Roger Lewis's mean-spirited and astonishingly egotistical biography is a travesty. It largely refuses to acknowledge Anthony Burgess's protean talent and wide-ranging artistic achievements. Lewis attempts to nail Burgess as an artistic charlatan masquerading as a great writer, and in the process reveals rather too much about his own personal prejudices and, one strongly suspects on the evidence here, writerly envy. It is, indeed, a somewhat dispiriting experience to read a book written with such admirable stylistic fluency and skill, that is at the same time so lacking in charm and objective generosity towards its subject.
Even the most partisan admirers of Burgess would, I'm sure, recognise the problematic nature of describing his legacy (see, for example, Lorna Sage's excellent obituary piece in her volume of selected journalism, Good As Her Word). Although he rests rather awkwardly in the neatly tended garden of post-war British novelists, it is precisely Burgess's European sensibility, his cross-cultural breadth and linguistic ambition, which makes him so fascinating a literary outsider. And his wearing of masks, both literary and personal, is all part of the creative inventiveness to be celebrated.

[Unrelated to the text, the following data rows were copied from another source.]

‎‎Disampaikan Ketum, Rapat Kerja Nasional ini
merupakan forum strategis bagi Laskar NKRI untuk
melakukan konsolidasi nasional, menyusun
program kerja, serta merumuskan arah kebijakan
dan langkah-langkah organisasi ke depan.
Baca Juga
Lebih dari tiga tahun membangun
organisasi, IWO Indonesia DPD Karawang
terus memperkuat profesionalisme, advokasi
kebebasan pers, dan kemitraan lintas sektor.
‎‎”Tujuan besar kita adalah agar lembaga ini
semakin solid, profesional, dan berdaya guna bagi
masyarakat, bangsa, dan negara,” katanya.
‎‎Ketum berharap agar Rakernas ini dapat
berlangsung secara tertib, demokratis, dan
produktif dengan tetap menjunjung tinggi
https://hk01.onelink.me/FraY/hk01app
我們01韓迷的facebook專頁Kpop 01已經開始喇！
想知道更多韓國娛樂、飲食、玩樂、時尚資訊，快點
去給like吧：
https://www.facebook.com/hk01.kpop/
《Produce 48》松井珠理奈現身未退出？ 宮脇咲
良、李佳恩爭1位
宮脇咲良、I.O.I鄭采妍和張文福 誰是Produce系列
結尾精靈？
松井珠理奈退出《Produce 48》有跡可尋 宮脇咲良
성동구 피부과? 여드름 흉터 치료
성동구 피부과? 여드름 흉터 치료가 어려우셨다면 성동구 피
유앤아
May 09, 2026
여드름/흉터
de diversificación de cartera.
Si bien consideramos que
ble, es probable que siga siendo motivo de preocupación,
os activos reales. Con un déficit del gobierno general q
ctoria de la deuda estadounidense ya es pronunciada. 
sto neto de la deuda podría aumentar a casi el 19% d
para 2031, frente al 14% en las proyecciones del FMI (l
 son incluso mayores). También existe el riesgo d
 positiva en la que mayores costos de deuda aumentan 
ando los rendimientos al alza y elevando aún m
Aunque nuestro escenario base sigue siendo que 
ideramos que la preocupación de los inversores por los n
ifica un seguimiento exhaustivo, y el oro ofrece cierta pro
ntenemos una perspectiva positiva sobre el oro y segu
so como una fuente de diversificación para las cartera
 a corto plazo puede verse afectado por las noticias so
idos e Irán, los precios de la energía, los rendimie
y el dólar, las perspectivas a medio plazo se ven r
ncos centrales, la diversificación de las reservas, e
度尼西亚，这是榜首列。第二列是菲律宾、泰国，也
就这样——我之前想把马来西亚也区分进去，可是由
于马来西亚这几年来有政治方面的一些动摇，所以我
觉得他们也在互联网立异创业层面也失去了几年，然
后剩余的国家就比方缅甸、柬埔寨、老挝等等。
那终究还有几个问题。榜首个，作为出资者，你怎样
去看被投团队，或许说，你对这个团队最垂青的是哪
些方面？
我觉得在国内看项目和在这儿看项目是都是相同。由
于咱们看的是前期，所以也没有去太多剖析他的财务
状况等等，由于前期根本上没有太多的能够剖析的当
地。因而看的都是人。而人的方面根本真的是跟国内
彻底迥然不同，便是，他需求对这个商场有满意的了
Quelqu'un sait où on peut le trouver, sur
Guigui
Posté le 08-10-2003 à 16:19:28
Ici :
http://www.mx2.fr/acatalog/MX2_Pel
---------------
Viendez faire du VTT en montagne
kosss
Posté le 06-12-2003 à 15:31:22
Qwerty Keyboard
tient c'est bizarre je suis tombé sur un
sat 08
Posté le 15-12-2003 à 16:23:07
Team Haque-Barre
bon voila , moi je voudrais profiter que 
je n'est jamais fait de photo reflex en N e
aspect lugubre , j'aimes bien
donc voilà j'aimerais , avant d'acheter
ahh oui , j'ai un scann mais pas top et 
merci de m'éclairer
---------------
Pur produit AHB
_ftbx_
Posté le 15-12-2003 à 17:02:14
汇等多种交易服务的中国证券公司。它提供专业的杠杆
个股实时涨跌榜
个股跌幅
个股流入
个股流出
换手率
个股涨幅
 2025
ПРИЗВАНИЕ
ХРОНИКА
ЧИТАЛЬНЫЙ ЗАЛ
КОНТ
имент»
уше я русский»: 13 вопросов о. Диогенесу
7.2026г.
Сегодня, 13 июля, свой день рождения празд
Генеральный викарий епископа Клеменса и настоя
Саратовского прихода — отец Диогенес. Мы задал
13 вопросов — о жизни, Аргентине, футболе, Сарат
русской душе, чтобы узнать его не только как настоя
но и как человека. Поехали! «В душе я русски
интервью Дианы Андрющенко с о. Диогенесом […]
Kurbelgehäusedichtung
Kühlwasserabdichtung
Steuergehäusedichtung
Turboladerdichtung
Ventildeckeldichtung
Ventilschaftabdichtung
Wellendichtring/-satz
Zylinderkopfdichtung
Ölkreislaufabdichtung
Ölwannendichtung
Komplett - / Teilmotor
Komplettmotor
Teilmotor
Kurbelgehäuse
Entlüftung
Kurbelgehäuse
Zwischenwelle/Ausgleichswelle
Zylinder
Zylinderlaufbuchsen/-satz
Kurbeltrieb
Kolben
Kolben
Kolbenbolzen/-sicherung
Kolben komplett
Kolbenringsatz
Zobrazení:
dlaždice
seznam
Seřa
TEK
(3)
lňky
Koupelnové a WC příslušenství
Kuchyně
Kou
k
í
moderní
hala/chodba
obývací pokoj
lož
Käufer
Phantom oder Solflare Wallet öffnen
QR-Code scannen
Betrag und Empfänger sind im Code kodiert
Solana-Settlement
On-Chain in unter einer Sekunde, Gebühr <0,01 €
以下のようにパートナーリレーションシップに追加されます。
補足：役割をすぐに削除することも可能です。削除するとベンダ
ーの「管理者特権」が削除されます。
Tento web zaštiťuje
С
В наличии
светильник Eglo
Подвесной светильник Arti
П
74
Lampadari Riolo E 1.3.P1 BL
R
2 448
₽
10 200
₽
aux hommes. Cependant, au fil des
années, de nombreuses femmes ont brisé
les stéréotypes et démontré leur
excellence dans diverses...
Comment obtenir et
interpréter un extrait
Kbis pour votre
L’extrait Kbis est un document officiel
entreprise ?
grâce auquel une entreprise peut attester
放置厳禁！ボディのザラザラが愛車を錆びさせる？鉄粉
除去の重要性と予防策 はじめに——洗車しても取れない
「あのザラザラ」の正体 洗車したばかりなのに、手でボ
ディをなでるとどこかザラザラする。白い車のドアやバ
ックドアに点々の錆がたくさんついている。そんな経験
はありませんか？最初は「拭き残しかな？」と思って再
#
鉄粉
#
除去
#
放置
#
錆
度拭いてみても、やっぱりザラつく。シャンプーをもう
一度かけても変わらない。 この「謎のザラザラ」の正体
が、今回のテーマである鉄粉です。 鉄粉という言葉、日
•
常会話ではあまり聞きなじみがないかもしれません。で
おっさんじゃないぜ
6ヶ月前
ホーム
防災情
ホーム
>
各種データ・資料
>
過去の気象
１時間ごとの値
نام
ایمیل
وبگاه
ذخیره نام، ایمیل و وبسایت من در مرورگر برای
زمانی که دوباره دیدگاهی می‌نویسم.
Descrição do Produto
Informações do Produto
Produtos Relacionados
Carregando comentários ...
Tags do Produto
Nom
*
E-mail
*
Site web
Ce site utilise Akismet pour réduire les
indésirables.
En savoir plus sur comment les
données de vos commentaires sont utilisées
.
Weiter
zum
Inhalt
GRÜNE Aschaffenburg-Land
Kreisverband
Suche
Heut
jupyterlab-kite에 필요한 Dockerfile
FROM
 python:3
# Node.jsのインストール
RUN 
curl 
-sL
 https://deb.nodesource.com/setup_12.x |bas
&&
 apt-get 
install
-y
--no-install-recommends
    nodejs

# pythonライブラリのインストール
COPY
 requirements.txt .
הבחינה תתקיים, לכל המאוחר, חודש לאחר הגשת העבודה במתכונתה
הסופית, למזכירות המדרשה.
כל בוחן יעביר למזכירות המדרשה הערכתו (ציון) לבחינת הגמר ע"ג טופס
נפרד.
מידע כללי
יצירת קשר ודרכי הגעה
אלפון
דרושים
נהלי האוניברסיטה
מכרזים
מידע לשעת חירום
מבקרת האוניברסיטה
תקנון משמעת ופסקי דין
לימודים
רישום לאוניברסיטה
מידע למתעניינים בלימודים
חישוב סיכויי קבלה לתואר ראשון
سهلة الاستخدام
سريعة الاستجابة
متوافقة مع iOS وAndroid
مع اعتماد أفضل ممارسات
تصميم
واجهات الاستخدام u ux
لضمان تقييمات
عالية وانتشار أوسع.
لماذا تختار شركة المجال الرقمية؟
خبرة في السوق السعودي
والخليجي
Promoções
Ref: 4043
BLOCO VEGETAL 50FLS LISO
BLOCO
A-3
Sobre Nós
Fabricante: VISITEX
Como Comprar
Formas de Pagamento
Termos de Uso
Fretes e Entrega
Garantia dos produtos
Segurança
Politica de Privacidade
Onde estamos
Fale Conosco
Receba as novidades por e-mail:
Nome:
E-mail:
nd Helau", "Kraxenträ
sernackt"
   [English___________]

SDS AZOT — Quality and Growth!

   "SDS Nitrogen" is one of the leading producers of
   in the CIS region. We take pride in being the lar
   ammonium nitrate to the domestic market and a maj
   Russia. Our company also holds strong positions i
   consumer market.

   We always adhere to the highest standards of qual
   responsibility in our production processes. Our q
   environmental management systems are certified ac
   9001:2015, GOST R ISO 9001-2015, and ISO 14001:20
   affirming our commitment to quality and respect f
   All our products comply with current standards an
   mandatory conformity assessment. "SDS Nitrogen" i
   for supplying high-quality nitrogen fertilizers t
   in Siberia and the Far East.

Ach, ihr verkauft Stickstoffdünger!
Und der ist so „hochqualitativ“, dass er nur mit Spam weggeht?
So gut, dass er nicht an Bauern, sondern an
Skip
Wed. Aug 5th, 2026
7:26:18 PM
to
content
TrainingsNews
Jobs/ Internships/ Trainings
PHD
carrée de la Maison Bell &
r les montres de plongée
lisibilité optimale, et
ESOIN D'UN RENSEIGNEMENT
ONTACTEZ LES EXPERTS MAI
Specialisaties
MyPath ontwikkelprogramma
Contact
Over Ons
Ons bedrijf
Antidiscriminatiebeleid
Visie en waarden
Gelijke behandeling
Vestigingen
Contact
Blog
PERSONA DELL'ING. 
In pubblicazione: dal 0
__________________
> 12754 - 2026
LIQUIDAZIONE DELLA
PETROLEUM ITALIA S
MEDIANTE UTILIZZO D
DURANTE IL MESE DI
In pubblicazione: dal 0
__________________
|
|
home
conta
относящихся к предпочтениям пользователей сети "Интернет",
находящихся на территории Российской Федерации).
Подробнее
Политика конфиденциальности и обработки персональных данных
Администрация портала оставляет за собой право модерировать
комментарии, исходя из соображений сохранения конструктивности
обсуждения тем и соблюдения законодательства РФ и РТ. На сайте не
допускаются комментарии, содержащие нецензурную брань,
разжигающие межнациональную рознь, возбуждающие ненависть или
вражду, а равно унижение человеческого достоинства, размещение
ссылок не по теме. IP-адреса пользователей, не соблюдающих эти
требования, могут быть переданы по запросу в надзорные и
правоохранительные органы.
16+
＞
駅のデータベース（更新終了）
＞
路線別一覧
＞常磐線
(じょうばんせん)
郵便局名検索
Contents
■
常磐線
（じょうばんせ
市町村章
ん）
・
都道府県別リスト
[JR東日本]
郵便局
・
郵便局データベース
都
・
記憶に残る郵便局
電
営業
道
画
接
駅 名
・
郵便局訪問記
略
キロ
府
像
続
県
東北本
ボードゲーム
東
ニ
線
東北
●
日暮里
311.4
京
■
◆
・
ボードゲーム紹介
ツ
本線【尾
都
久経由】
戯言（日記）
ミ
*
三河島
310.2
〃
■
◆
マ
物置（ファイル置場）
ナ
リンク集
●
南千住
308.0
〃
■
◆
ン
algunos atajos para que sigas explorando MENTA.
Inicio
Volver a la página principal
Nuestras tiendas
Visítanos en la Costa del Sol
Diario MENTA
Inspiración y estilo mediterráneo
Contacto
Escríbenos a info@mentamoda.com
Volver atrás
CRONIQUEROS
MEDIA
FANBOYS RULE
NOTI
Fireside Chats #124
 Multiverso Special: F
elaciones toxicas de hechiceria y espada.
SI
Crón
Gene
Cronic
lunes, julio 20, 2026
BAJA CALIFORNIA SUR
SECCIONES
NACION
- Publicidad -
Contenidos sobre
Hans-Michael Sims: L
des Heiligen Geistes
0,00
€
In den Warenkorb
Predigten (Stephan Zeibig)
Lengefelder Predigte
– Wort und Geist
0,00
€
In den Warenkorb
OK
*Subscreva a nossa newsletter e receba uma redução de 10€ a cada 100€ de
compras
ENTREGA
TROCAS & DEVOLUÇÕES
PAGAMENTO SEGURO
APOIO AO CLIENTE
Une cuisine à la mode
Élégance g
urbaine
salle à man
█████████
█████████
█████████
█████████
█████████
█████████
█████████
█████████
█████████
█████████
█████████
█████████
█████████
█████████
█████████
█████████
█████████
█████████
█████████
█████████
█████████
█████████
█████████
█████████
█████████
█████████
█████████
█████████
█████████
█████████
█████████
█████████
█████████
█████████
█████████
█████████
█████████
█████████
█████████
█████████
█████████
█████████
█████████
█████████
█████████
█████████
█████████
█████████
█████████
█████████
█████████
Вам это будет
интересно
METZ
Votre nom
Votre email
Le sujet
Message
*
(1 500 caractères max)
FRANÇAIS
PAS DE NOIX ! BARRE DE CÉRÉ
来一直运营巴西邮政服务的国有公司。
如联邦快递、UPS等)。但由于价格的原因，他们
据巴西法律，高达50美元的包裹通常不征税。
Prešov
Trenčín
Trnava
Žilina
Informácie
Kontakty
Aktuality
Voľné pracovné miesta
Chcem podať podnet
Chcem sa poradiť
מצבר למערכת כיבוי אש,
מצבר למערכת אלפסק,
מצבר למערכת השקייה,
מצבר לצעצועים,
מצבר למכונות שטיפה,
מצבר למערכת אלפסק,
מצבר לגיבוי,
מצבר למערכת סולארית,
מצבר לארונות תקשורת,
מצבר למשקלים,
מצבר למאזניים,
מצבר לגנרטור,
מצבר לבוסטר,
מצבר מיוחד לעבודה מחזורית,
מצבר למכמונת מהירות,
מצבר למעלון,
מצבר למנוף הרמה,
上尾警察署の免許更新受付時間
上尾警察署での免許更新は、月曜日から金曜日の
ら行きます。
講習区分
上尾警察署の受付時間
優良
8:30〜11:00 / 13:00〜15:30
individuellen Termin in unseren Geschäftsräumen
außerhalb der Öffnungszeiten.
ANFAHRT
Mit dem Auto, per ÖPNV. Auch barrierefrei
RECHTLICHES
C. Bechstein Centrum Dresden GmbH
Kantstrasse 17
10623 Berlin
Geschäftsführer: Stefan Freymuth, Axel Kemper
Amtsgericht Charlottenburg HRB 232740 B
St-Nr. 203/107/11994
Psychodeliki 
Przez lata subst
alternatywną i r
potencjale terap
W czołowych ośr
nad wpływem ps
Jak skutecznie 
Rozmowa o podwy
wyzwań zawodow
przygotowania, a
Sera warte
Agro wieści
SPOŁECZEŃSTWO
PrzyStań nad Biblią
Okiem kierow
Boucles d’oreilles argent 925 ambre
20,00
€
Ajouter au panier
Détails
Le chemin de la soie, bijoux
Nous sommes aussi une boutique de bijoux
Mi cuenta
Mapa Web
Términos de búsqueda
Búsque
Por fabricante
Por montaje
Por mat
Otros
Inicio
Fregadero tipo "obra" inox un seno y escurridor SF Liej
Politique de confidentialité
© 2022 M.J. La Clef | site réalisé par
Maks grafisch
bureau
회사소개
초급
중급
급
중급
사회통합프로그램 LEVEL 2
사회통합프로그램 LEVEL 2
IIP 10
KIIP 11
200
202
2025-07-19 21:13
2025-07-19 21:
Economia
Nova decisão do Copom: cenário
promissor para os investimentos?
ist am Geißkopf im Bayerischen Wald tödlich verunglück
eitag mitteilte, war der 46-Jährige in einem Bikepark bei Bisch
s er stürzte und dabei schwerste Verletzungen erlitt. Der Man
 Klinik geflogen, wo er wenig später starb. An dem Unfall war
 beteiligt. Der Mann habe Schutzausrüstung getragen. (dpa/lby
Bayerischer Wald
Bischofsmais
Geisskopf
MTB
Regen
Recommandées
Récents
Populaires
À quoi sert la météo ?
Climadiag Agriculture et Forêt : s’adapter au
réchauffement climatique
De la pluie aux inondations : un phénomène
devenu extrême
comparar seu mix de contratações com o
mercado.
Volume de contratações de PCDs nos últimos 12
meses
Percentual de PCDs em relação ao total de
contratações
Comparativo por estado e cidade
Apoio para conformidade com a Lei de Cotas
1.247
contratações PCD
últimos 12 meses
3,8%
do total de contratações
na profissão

Tellingly, several of the relatively minor writers who Lewis cites in support of his critical-personal attacks (John Wain, John Bayley etc) are themselves products of the narrow Oxbridge academic world that Burgess disdained. And this biographer seems ever anxious to position himself socially alongside Burgess and his admired friend, Richard Ellmann, exceptional men both. One of the numerous subtle manifestations of this authorial status anxiety is the full page prominence afforded in the book to a photograph of a Telex message from Burgess to Lewis, confirming a theatre rendevous in Oxford. In this one telling image, Lewis, seemingly unable to decentre himself from his own work, manages both to namedrop his enviable sounding address, and to signal that a world famous author is contacting him to socialise. Meanwhile, the level of personal abuse aimed at Burgess just seems nasty and irrelevant to the story. As I reread Lewis's book, I was reminded of the compelling anecdotal evidence of Burgess's outstanding generosity and kindness as a journalistic book reviewer and as a teacher. I would recommend Andrew Biswell's biography as a serious and more scholarly alternative account of Burgess.